╭──

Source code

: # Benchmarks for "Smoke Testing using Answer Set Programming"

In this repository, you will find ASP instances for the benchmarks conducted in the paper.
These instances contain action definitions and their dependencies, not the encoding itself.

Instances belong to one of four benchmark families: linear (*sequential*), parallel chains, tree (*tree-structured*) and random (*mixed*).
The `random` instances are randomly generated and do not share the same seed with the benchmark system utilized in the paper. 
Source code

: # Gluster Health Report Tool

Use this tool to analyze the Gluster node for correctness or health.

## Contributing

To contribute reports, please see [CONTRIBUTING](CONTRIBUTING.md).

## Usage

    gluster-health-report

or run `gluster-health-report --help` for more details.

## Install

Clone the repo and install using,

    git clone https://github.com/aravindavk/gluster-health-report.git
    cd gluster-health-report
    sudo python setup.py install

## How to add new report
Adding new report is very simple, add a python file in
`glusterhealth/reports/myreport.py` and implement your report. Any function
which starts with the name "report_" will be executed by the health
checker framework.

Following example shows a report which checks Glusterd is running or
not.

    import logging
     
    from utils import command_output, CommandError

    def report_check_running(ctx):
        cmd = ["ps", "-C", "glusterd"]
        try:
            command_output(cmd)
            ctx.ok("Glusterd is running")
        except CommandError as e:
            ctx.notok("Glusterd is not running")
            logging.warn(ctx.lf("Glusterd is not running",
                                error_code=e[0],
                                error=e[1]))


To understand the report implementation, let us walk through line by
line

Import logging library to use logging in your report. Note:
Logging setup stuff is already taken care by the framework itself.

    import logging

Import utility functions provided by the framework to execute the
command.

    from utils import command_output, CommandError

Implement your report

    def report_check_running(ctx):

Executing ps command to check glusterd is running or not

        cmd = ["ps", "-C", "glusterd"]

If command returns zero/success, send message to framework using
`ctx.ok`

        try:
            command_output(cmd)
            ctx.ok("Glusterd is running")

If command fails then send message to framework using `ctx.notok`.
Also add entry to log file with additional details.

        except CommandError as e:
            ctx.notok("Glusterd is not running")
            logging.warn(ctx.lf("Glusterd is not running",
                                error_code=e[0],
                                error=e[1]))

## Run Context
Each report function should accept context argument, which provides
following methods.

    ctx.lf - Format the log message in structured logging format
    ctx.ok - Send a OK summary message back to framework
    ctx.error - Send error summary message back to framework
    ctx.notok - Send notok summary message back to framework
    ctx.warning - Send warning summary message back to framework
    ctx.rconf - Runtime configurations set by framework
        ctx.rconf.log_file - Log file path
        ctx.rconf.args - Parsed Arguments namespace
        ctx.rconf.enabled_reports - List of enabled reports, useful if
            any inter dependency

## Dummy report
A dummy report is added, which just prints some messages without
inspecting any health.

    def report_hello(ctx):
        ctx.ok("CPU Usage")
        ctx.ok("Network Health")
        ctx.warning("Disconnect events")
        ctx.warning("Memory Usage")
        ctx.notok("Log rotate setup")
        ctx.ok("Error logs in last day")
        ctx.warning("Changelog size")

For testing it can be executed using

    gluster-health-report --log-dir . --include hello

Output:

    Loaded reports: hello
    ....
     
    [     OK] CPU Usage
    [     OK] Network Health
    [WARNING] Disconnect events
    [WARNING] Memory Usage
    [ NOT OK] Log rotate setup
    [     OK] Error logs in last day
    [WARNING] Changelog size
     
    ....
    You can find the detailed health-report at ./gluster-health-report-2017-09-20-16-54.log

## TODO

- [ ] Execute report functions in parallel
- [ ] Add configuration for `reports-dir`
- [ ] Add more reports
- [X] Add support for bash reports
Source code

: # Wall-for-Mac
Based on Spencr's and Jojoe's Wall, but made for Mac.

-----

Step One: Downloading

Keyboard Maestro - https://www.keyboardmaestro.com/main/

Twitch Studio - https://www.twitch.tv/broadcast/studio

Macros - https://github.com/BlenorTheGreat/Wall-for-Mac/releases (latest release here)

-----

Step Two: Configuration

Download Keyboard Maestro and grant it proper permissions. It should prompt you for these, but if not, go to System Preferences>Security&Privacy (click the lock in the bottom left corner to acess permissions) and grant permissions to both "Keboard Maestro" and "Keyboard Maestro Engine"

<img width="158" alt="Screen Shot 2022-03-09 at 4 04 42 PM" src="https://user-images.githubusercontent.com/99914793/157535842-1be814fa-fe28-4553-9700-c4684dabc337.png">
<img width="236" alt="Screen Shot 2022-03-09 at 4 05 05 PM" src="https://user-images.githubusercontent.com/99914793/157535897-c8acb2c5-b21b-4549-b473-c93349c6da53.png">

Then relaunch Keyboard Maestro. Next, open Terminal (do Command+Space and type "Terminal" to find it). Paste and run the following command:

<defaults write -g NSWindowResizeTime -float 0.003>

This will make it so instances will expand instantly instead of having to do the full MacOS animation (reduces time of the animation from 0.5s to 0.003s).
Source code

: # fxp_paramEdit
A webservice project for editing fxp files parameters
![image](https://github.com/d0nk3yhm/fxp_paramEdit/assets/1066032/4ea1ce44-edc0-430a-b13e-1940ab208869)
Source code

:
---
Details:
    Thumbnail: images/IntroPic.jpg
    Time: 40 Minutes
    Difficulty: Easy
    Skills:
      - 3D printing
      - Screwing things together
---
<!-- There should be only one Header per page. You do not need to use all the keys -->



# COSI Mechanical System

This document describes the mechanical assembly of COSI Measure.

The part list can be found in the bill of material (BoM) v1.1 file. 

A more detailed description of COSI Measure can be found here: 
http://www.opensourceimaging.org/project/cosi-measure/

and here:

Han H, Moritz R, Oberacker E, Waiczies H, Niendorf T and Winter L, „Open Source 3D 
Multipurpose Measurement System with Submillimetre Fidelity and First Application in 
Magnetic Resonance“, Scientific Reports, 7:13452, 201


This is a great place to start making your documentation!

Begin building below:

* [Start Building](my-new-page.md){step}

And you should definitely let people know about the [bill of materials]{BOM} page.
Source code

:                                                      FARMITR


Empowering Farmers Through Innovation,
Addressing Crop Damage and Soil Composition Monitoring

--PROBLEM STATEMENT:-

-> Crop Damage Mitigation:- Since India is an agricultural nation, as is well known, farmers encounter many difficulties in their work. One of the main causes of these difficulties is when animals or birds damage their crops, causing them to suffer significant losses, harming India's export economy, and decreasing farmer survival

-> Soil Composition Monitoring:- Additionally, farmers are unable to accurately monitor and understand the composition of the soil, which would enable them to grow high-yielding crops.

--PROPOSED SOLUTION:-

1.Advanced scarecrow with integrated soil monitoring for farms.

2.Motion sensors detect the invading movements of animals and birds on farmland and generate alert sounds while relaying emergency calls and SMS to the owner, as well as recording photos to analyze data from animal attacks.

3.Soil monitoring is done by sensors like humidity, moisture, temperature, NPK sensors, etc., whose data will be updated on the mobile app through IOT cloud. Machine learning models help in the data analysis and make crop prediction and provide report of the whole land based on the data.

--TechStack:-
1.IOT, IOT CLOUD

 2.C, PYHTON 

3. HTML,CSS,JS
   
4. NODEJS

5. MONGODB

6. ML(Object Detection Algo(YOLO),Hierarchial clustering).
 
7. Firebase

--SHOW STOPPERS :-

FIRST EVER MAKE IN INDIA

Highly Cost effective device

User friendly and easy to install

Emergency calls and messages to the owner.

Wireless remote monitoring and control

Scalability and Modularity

╰──

Work required
Convert each line of the listing above into a Markdown table with the columns Row and Line, numbering the rows and leaving out blank lines.

Your response
| Row | Line |
|---|---|
| 1 | Source code |
| 2 | : # Benchmarks for "Smoke Testing using Answer Set Programming" |
| 3 | In this repository, you will find ASP instances for the benchmarks conducted in the paper. |
| 4 | These instances contain action definitions and their dependencies, not the encoding itself. |
| 5 | Instances belong to one of four benchmark families: linear (*sequential*), parallel chains, tree (*tree-structured*) and random (*mixed*). |
| 6 | The `random` instances are randomly generated and do not share the same seed with the benchmark system utilized in the paper.  |
| 7 | Source code |
| 8 | : # Gluster Health Report Tool |
| 9 | Use this tool to analyze the Gluster node for correctness or health. |
| 10 | ## Contributing |
| 11 | To contribute reports, please see [CONTRIBUTING](CONTRIBUTING.md). |
| 12 | ## Usage |
| 13 |     gluster-health-report |
| 14 | or run `gluster-health-report --help` for more details. |
| 15 | ## Install |
| 16 | Clone the repo and install using, |
| 17 |     git clone https://github.com/aravindavk/gluster-health-report.git |
| 18 |     cd gluster-health-report |
| 19 |     sudo python setup.py install |
| 20 | ## How to add new report |
| 21 | Adding new report is very simple, add a python file in |
| 22 | `glusterhealth/reports/myreport.py` and implement your report. Any function |
| 23 | which starts with the name "report_" will be executed by the health |
| 24 | checker framework. |
| 25 | Following example shows a report which checks Glusterd is running or |
| 26 | not. |
| 27 |     import logging |
| 28 |     from utils import command_output, CommandError |
| 29 |     def report_check_running(ctx): |
| 30 |         cmd = ["ps", "-C", "glusterd"] |
| 31 |         try: |
| 32 |             command_output(cmd) |
| 33 |             ctx.ok("Glusterd is running") |
| 34 |         except CommandError as e: |
| 35 |             ctx.notok("Glusterd is not running") |
| 36 |             logging.warn(ctx.lf("Glusterd is not running", |
| 37 |                                 error_code=e[0], |
| 38 |                                 error=e[1])) |
| 39 | To understand the report implementation, let us walk through line by |
| 40 | line |
| 41 | Import logging library to use logging in your report. Note: |
| 42 | Logging setup stuff is already taken care by the framework itself. |
| 43 |     import logging |
| 44 | Import utility functions provided by the framework to execute the |
| 45 | command. |
| 46 |     from utils import command_output, CommandError |
| 47 | Implement your report |
| 48 |     def report_check_running(ctx): |
| 49 | Executing ps command to check glusterd is running or not |
| 50 |         cmd = ["ps", "-C", "glusterd"] |
| 51 | If command returns zero/success, send message to framework using |
| 52 | `ctx.ok` |
| 53 |         try: |
| 54 |             command_output(cmd) |
| 55 |             ctx.ok("Glusterd is running") |
| 56 | If command fails then send message to framework using `ctx.notok`. |
| 57 | Also add entry to log file with additional details. |
| 58 |         except CommandError as e: |
| 59 |             ctx.notok("Glusterd is not running") |
| 60 |             logging.warn(ctx.lf("Glusterd is not running", |
| 61 |                                 error_code=e[0], |
| 62 |                                 error=e[1])) |
| 63 | ## Run Context |
| 64 | Each report function should accept context argument, which provides |
| 65 | following methods. |
| 66 |     ctx.lf - Format the log message in structured logging format |
| 67 |     ctx.ok - Send a OK summary message back to framework |
| 68 |     ctx.error - Send error summary message back to framework |
| 69 |     ctx.notok - Send notok summary message back to framework |
| 70 |     ctx.warning - Send warning summary message back to framework |
| 71 |     ctx.rconf - Runtime configurations set by framework |
| 72 |         ctx.rconf.log_file - Log file path |
| 73 |         ctx.rconf.args - Parsed Arguments namespace |
| 74 |         ctx.rconf.enabled_reports - List of enabled reports, useful if |
| 75 |             any inter dependency |
| 76 | ## Dummy report |
| 77 | A dummy report is added, which just prints some messages without |
| 78 | inspecting any health. |
| 79 |     def report_hello(ctx): |
| 80 |         ctx.ok("CPU Usage") |
| 81 |         ctx.ok("Network Health") |
| 82 |         ctx.warning("Disconnect events") |
| 83 |         ctx.warning("Memory Usage") |
| 84 |         ctx.notok("Log rotate setup") |
| 85 |         ctx.ok("Error logs in last day") |
| 86 |         ctx.warning("Changelog size") |
| 87 | For testing it can be executed using |
| 88 |     gluster-health-report --log-dir . --include hello |
| 89 | Output: |
| 90 |     Loaded reports: hello |
| 91 |     .... |
| 92 |     [     OK] CPU Usage |
| 93 |     [     OK] Network Health |
| 94 |     [WARNING] Disconnect events |
| 95 |     [WARNING] Memory Usage |
| 96 |     [ NOT OK] Log rotate setup |
| 97 |     [     OK] Error logs in last day |
| 98 |     [WARNING] Changelog size |
| 99 |     .... |
| 100 |     You can find the detailed health-report at ./gluster-health-report-2017-09-20-16-54.log |
| 101 | ## TODO |
| 102 | - [ ] Execute report functions in parallel |
| 103 | - [ ] Add configuration for `reports-dir` |
| 104 | - [ ] Add more reports |
| 105 | - [X] Add support for bash reports |
| 106 | Source code |
| 107 | : # Wall-for-Mac |
| 108 | Based on Spencr's and Jojoe's Wall, but made for Mac. |
| 109 | ----- |
| 110 | Step One: Downloading |
| 111 | Keyboard Maestro - https://www.keyboardmaestro.com/main/ |
| 112 | Twitch Studio - https://www.twitch.tv/broadcast/studio |
| 113 | Macros - https://github.com/BlenorTheGreat/Wall-for-Mac/releases (latest release here) |
| 114 | ----- |
| 115 | Step Two: Configuration |
| 116 | Download Keyboard Maestro and grant it proper permissions. It should prompt you for these, but if not, go to System Preferences>Security&Privacy (click the lock in the bottom left corner to acess permissions) and grant permissions to both "Keboard Maestro" and "Keyboard Maestro Engine" |
| 117 | <img width="158" alt="Screen Shot 2022-03-09 at 4 04 42 PM" src="https://user-images.githubusercontent.com/99914793/157535842-1be814fa-fe28-4553-9700-c4684dabc337.png"> |
| 118 | <img width="236" alt="Screen Shot 2022-03-09 at 4 05 05 PM" src="https://user-images.githubusercontent.com/99914793/157535897-c8acb2c5-b21b-4549-b473-c93349c6da53.png"> |
| 119 | Then relaunch Keyboard Maestro. Next, open Terminal (do Command+Space and type "Terminal" to find it). Paste and run the following command: |
| 120 | <defaults write -g NSWindowResizeTime -float 0.003> |
| 121 | This will make it so instances will expand instantly instead of having to do the full MacOS animation (reduces time of the animation from 0.5s to 0.003s). |
| 122 | Source code |
| 123 | : # fxp_paramEdit |
| 124 | A webservice project for editing fxp files parameters |
| 125 | ![image](https://github.com/d0nk3yhm/fxp_paramEdit/assets/1066032/4ea1ce44-edc0-430a-b13e-1940ab208869) |
| 126 | Source code |
| 127 | : |
| 128 | --- |
| 129 | Details: |
| 130 |     Thumbnail: images/IntroPic.jpg |
| 131 |     Time: 40 Minutes |
| 132 |     Difficulty: Easy |
| 133 |     Skills: |
| 134 |       - 3D printing |
| 135 |       - Screwing things together |
| 136 | --- |
| 137 | <!-- There should be only one Header per page. You do not need to use all the keys --> |
| 138 | # COSI Mechanical System |
| 139 | This document describes the mechanical assembly of COSI Measure. |
| 140 | The part list can be found in the bill of material (BoM) v1.1 file.  |
| 141 | A more detailed description of COSI Measure can be found here:  |
| 142 | http://www.opensourceimaging.org/project/cosi-measure/ |
| 143 | and here: |
| 144 | Han H, Moritz R, Oberacker E, Waiczies H, Niendorf T and Winter L, „Open Source 3D  |
| 145 | Multipurpose Measurement System with Submillimetre Fidelity and First Application in  |
| 146 | Magnetic Resonance“, Scientific Reports, 7:13452, 201 |
| 147 | This is a great place to start making your documentation! |
| 148 | Begin building below: |
| 149 | * [Start Building](my-new-page.md){step} |
| 150 | And you should definitely let people know about the [bill of materials]{BOM} page. |
| 151 | Source code |
| 152 | :                                                      FARMITR |
| 153 | Empowering Farmers Through Innovation, |
| 154 | Addressing Crop Damage and Soil Composition Monitoring |
| 155 | --PROBLEM STATEMENT:- |
| 156 | -> Crop Damage Mitigation:- Since India is an agricultural nation, as is well known, farmers encounter many difficulties in their work. One of the main causes of these difficulties is when animals or birds damage their crops, causing them to suffer significant losses, harming India's export economy, and decreasing farmer survival |
| 157 | -> Soil Composition Monitoring:- Additionally, farmers are unable to accurately monitor and understand the composition of the soil, which would enable them to grow high-yielding crops. |
| 158 | --PROPOSED SOLUTION:- |
| 159 | 1.Advanced scarecrow with integrated soil monitoring for farms. |
| 160 | 2.Motion sensors detect the invading movements of animals and birds on farmland and generate alert sounds while relaying emergency calls and SMS to the owner, as well as recording photos to analyze data from animal attacks. |
| 161 | 3.Soil monitoring is done by sensors like humidity, moisture, temperature, NPK sensors, etc., whose data will be updated on the mobile app through IOT cloud. Machine learning models help in the data analysis and make crop prediction and provide report of the whole land based on the data. |
| 162 | --TechStack:- |
| 163 | 1.IOT, IOT CLOUD |
| 164 |  2.C, PYHTON  |
| 165 | 3. HTML,CSS,JS |
| 166 | 4. NODEJS |
| 167 | 5. MONGODB |
| 168 | 6. ML(Object Detection Algo(YOLO),Hierarchial clustering). |
| 169 | 7. Firebase |
| 170 | --SHOW STOPPERS :- |
| 171 | FIRST EVER MAKE IN INDIA |
| 172 | Highly Cost effective device |
| 173 | User friendly and easy to install |
| 174 | Emergency calls and messages to the owner. |
| 175 | Wireless remote monitoring and control |
| 176 | Scalability and Modularity |